= WHO AWaRe =

World Health Organization Logo

The WHO AWaRe Classification is a method to categorize antibiotics into three groups in an effort to improve appropriate antibiotic use. The classification is based, in part, on the risk of developing antibiotic resistance and their importance to medicine. It does not reflect effectiveness or strength. It is accompanied by a book that outlines which and how to use antibiotics in 34 common infections.

The three groups are "access", meaning use can be unrestricted, "watch", meaning care should be taken, and "reserve" meaning use should be saved for cases in which other options are not possible. The recommendation is that greater than 60% of antibiotics used within a country come from the "access" group.
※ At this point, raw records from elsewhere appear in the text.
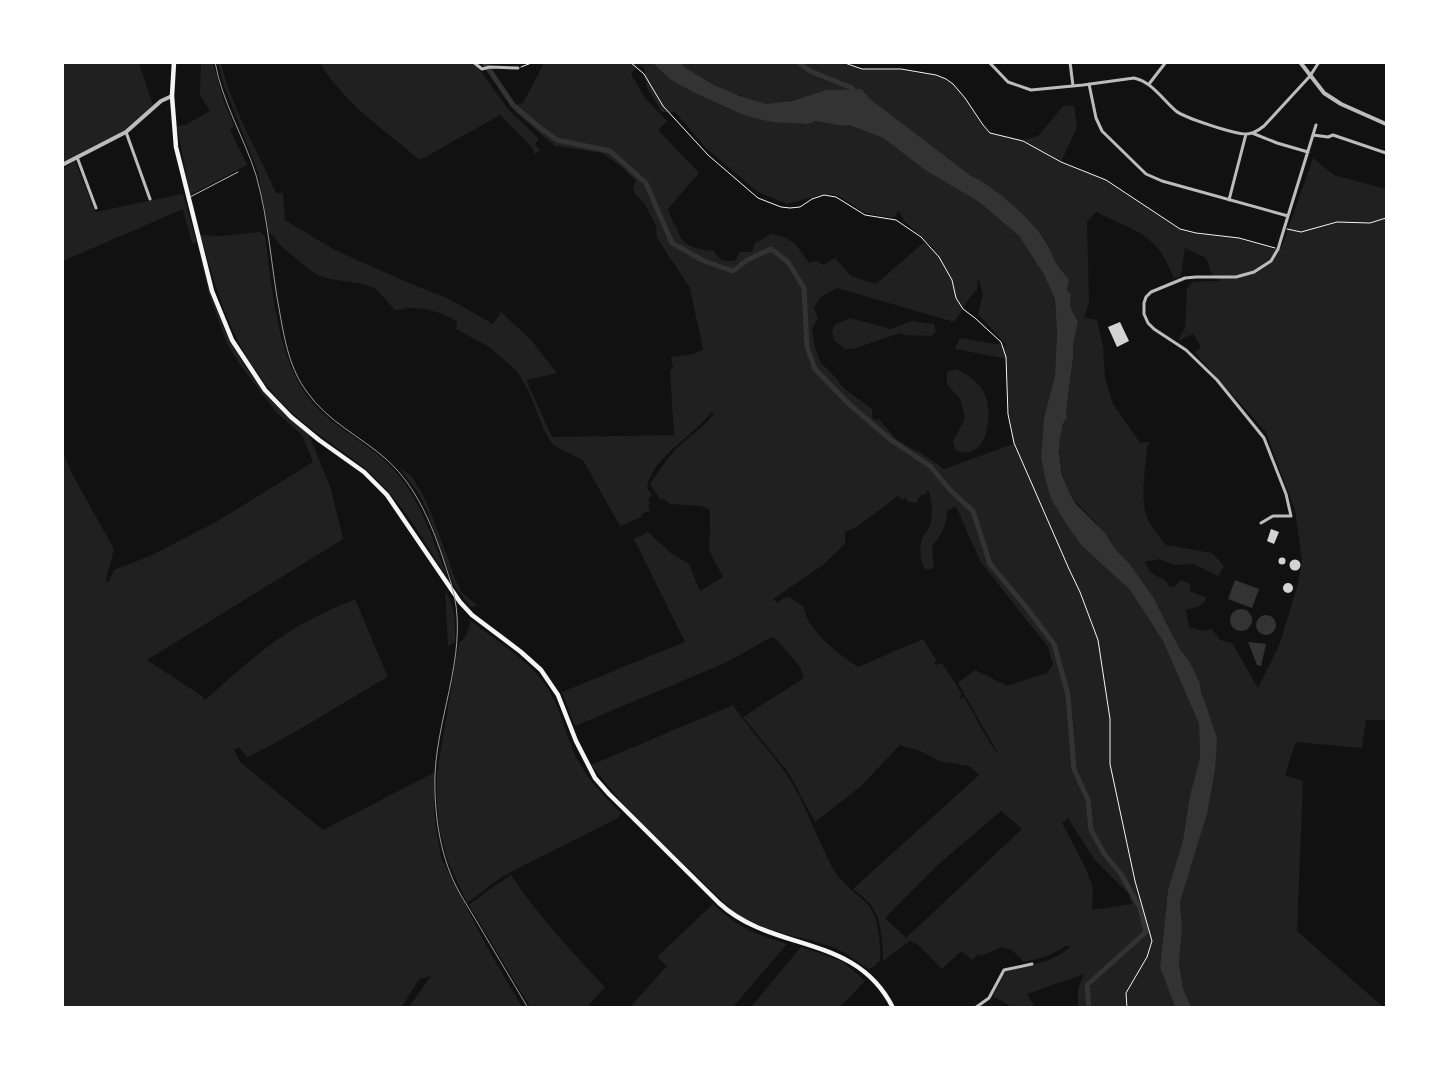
<svg xmlns="http://www.w3.org/2000/svg" width="1449" height="1070" font-family="Poppins,sans-serif">
  <rect width="100%" height="100%" fill="#111"/>
  <path fill="#202020" fill-rule="evenodd" d="M839 62 862 70H901L936 76 946 80 953 84 965 98 982 126 990 133 1023 141 1061 163 1106 180 1180 230 1196 234 1239 239 1277 250 1281 249 1313 158 1334 175 1386 189V720H1366L1362 748 1296 742 1285 775 1303 781 1297 931 1383 1007H1191L1183 988 1179 963 1182 929 1180 902 1207 814 1217 738 1204 699C1199 693 1202 687 1199 681 1194 671 1189 658 1181 651 1166 619 1151 593 1130 565 1125 559 1119 554 1114 548 1111 543 1108 537 1104 532 1078 501 1064 500 1060 455 1059 442 1060 429 1067 418L1066 411 1073 357V346L1078 321 1072 311 1070 303 1071 295 1067 290C1071 279 1061 271 1056 263 1051 255 1049 246 1044 238 1031 220 991 183 971 176L892 117 869 99 865 91C830 83 803 101 770 104 764 104 757 101 751 99 729 93 707 83 688 70 685 68 683 65 680 63ZM1096 212C1117 223 1146 231 1160 251 1166 259 1170 270 1174 279L1181 276 1185 248 1206 258 1212 275 1221 281 1192 282 1187 289 1185 327 1178 341 1193 334 1201 347 1195 353 1266 432 1295 511 1302 561 1298 583 1280 643 1258 688 1232 643 1220 640 1212 629 1203 631 1189 627 1186 610C1195 608 1202 607 1207 598L1190 591V584L1181 580 1173 587 1168 586C1166 576 1158 579 1152 573 1149 570 1146 565 1144 562L1160 559 1174 565 1194 564 1218 576 1224 566 1212 553 1166 545C1158 535 1148 524 1145 511 1141 491 1146 467 1147 447L1150 442 1140 443 1113 404 1105 378 1103 347 1097 320 1084 318 1089 302 1087 222Z
    M63 63H139L153 105 123 132 63 162Z
    M201 63H213L224 102 234 126 230 130 247 165 190 195 177 126 185 125 210 111 200 95Z
    M218 63H221C232 109 257 150 276 193H283L285 220 335 250 404 281 451 300 493 324 501 312 531 340 557 373 526 380 552 437 674 435 670 370 673 368 671 357 689 355 703 350 690 288 657 238 656 226 645 204 636 195 633 189 636 181 622 167 602 153 555 146 514 111 518 104 523 103 544 63H653L724 105 746 116 808 124 816 121 843 126 849 125 883 138 925 170 979 202 1019 236 1043 273 1055 299 1057 332 1055 375 1044 418 1041 458 1045 478 1051 498 1065 522 1081 545 1130 590 1163 641 1199 724 1200 758 1190 795 1183 840 1168 890 1160 967 1175 1007H1078V989L1084 974 1027 994 1035 1007H1012L993 996 1006 971C1027 966 1056 962 1071 946H1066L1048 956 1024 962 1012 950 1002 947 981 956 978 954 973 960 961 951 942 969 918 945 910 941 883 961C883 944 882 923 873 908 868 900 859 894 853 889L979 775 969 766 939 761 923 752 900 745 860 787 815 822 788 772 743 717 804 678 800 667 778 641 772 637 725 663 575 726 562 692 685 642 634 539 648 532 672 554 689 564 700 591 723 577 709 550 710 531V510L701 506 670 504 664 499 661 500 650 484C658 472 666 460 676 449 689 436 702 429 714 414L711 412C692 439 654 454 647 488L652 495 648 501 651 503 648 505 650 511 641 514 642 517 620 526 583 460 553 445 545 432 528 390 517 371 489 347 456 329 457 321C441 313 429 308 411 308 405 308 400 311 395 310L376 289 363 284 330 279 317 275 307 268 280 245 274 237 269 233 258 172 223 83ZM638 64 644 68 647 88 662 112H675L706 148 758 192 787 204 824 194 837 195 866 213 893 218 899 211 904 221 937 251 923 243 876 284 851 276 835 258 823 265 817 261 809 263C797 245 792 237 771 234L755 243 752 252H740L736 260C725 263 720 261 714 251 703 250 687 248 681 238 679 235 678 231 676 227 673 221 670 217 668 209L699 173 658 130 667 121 645 98 631 74ZM978 278 983 294 978 314 1007 346 960 338 955 349 1007 359 1008 399 1013 444 944 469 918 451 912 449 896 439 879 419 875 420 872 417V409L842 387 837 379 821 363 814 344 812 328 818 319 814 308 821 297 837 288 954 322C963 311 966 299 977 290ZM928 490C932 499 933 512 931 522 930 528 925 533 922 539 919 547 920 563 926 570L934 568 932 546C942 535 946 526 947 511L956 506 980 561 1048 647 1053 665 1047 673 1007 686 975 670 958 683 999 755 991 745 964 697 960 699 959 697 962 694 942 663 936 665 934 662 937 661 923 639 858 667C840 655 806 630 804 607L789 597 784 598 778 603 773 599 823 565 845 544V532L855 528 898 496 903 500 905 497 909 502 916 503 921 495H925ZM1001 811 1022 829 906 938 885 918 941 862ZM1068 818 1094 859 1128 893 1132 904 1092 910 1093 888 1086 869 1062 823Z
    M320 63H471L480 70 507 108 539 139 535 144 540 150 535 154 530 145 500 115 420 160C384 130 344 103 320 63Z
    M1064 105 1074 106 1077 127 1061 162 1023 140 1038 136Z
    M75 161 95 212 183 194 210 291 226 333 245 366 272 401 309 435 331 489 343 539 147 660 202 696 205 700C237 672 268 642 306 622 322 613 339 606 355 599L388 677C341 703 296 734 247 757L239 747 234 750 240 762 323 830 435 772 434 814 441 858 488 949 522 1007H409L431 976 419 979 402 1007H63L62 449 72 474 114 549 106 579 108 583 114 570 152 555 216 522 313 462 302 435 275 411 239 363 227 344 209 294 197 243H192L183 209 63 261V169Z
    M260 232 265 236C272 286 276 350 305 393 325 423 359 437 385 461 419 492 431 535 447 577 423 539 401 500 367 470 360 464 351 458 343 452 317 433 288 413 268 387 231 341 216 291 201 235L220 236Z
    M850 318 891 329 914 320 915 322 934 324 936 332 931 336 903 335 900 333 853 349H845L834 340 832 332 834 325Z
    M957 369C967 374 977 381 983 391 995 411 988 464 955 450L953 441 965 418 960 399 947 384V372Z
    M399 467 411 476 422 493 430 510 456 581 462 593 478 606 472 607 469 605 453 584 427 511 419 494Z
    M445 591C456 605 455 624 455 642L448 646Z
    M471 621C495 640 527 659 544 683 560 705 565 733 576 757 589 781 602 794 621 813L618 818 503 876 467 903 447 859 440 831 437 803V773L459 643 466 636Z
    M733 705C749 730 770 750 787 775 806 804 816 837 832 867 841 884 856 892 869 906 879 917 881 946 880 961L872 968 868 969C857 961 846 952 832 947 799 935 764 933 734 912L627 809 591 765Z
    M511 875C539 917 571 951 605 987L587 1007H530L469 905 490 889Z
    M713 904C740 929 753 933 787 944L733 1007H630L667 966 657 957Z
    M801 947 828 956 843 962 865 981 840 1007H751Z"/>
  <path fill="#333" d="M653 63H680L687 69 714 85 740 96 767 104 791 101 827 90 862 89 870 99 971 176C991 183 1033 221 1044 239 1049 246 1051 253 1055 261 1058 267 1064 273 1069 280L1067 290 1071 295 1070 303 1072 311 1078 321 1073 346V357L1066 411 1067 418 1063 424 1060 439 1059 452 1062 475 1070 494 1076 504 1105 533 1115 549 1129 563 1153 597 1181 651C1189 658 1194 671 1199 681 1202 687 1199 693 1204 699L1217 738 1215 770 1207 814 1180 902 1182 929 1179 963 1183 988 1191 1007H1175L1160 967 1168 890 1183 840 1190 795 1200 758 1199 724 1163 641 1130 590 1081 545 1065 522 1051 499 1045 478 1041 458 1044 418 1055 375 1057 332 1055 299 1043 273 1019 236 979 202 925 170 883 138 849 125 843 126 816 121 808 124 772 122 746 116 693 92 671 80Z
    M1235 580 1259 589 1252 608 1228 599Z
    M1230 620a11 11 0 1 1 22 0a11 11 0 1 1-22 0Z
    M1256 625a10 10 0 1 1 20 0a10 10 0 1 1-20 0Z
    M1248 642 1266 644 1261 666 1257 665Z"/>
  <g fill="none" stroke-linecap="round" stroke-linejoin="round">
    <path stroke="#333" stroke-width="5" d="M484 62 513 105 539 127 557 140 610 151 646 183 672 243 704 261 733 271 747 260 771 249 788 262 804 288 807 347 815 369 849 404 891 440 930 466 951 491 973 511 990 564 1026 607 1054 644 1068 695 1074 769 1088 800 1091 830 1105 855 1121 874 1140 908 1146 932 1087 985 1089 1008
      M798 62 810 71 852 88 854 92"/>
  </g>
  <path fill="#d3d3d3" d="M1120 322 1129 341 1117 347 1108 327Z
    M1271 529 1279 532 1274 544 1267 541Z
    M1278.5 561a3.5 3.5 0 1 1 7 0a3.5 3.5 0 1 1-7 0Z
    M1289.5 565a5.5 5.5 0 1 1 11 0a5.5 5.5 0 1 1-11 0Z
    M1283 588a5 5 0 1 1 10 0a5 5 0 1 1-10 0Z"/>
  <g fill="none" stroke-linecap="round" stroke-linejoin="round">
    <path stroke="#f5f5f5" stroke-width="1" d="M630 62 644 74 663 106 708 155 758 198 781 207 790 208 800 207 812 199 824 195 836 197 865 215 896 220 921 237 939 257 952 280 956 298 963 309 975 318 1001 342 1006 357 1008 414 1014 443 1069 569 1080 592 1098 640 1110 719V764L1135 881 1152 941 1147 957 1126 993 1127 1008
      M842 62 862 69H901L936 75 946 79 953 84 965 98 983 125 990 133 1023 141 1061 162 1106 180 1180 229 1196 233 1239 238 1275 248
      M521 67 534 62
      M1287 229 1301 232 1337 222 1370 223 1386 218"/>
    <path stroke="#bcbcbc" stroke-width="1" d="M190 197 238 172"/>
    <path stroke="#bcbcbc" stroke-width="3" d="M473 62 482 69 490 67 518 68
      M989 62 1008 82 1031 90 1083 85 1134 78C1152 82 1162 99 1176 111 1185 118 1234 134 1246 134 1253 134 1259 130 1264 126L1310 76 1319 62
      M1070 62 1073 86
      M1089 84 1096 118 1102 131 1146 174 1162 181 1288 216
      M1149 84 1166 62
      M126 132 150 199
      M1252 133 1277 143 1308 152
      M1313 135 1328 137 1333 135 1386 153
      M77 157 96 208
      M1229 200 1246 134
      M1261 523 1273 516H1291L1286 494 1264 438 1217 380 1186 350 1154 329 1148 323 1144 314V303L1146 297 1151 292 1185 278 1196 277H1236L1254 272 1271 261 1278 249 1284 229 1316 125
      M975 1008 989 998 1004 970 1032 964"/>
    <path stroke="#bcbcbc" stroke-width="4" d="M1300 62 1324 93 1341 104 1386 124
      M62 165 126 132 161 101 172 96"/>
    <path stroke="#f5f5f5" stroke-width="4.5" d="M174 62 172 96 176 147 212 291 232 340 265 390 291 417 319 440 364 472 387 495 460 602 472 615 521 652 541 670 558 695 576 741 595 778 609 794 719 903C773 953 856 933 893 1008"/>
    <path stroke="#9a9a9a" stroke-width="1" d="M215 62C222 102 244 137 256 175 269 220 271 268 280 314 285 342 290 369 307 392 328 422 360 436 386 459 422 491 437 539 451 583 471 647 438 710 435 774 434 811 439 852 456 886 462 898 470 910 477 922 494 951 511 979 528 1008"/>
  </g>
  <rect width="1449" height="1070" fill="none" stroke="#ffffff" stroke-width="128"/>
</svg>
The classification was developed by the World Health Organization (WHO) and launched in 2017. It is an aspect of the WHO Model List of Essential Medicines. The classification as of 2021 covers 258 items. Challenges in its implementation include lack of awareness, little political will, and few resources.

==Classification==
===Access===
Antibiotics in the access group have a lower risk of antibiotic resistance and are typically recommended as first- and second-line treatments of infections. They are generally inexpensive and safe. They should be readily available when needed, and are highlighted in green. Access group antibiotics include amikacin, amoxicillin, amoxicillin/clavulanic acid, ampicillin, benzylpenicillin, cefalexin, chloramphenicol, clindamycin, doxycycline, Metronidazole and nitrofurantoin. Nearly 60% can be taken by mouth.

===Watch===
Antibiotics in the watch group are typically broad-spectrum antibiotics with a greater risk of resistance. They are generally only recommended if other options are not possible. They should be used carefully to save their effectiveness for those cases in which "access" antibiotics are not appropriate. Costs are also generally greater, and they are highlighted in yellow. Included in this category are azithromycin, Cefixime, several cephalosporins, ciprofloxacin, clarithromycin, and vancomycin. About 40% are available by mouth.

===Reserve===
The reserve group are generally last line options and used for infections not treatable by other antibiotics, i.e. multi-drug-resistant organisms. They are highlighted in red. Include in this category are ceftazidime/avibactam, colistin, polymyxin B (by mouth and by injection), and linezolid. The intravenous formulation of fosfomycin is reserve while the by mouth formulation is watch. About 10% of this group is available by mouth.

===Not recommended===
An occasionally included fourth group defines antibiotics whose use is not recommended.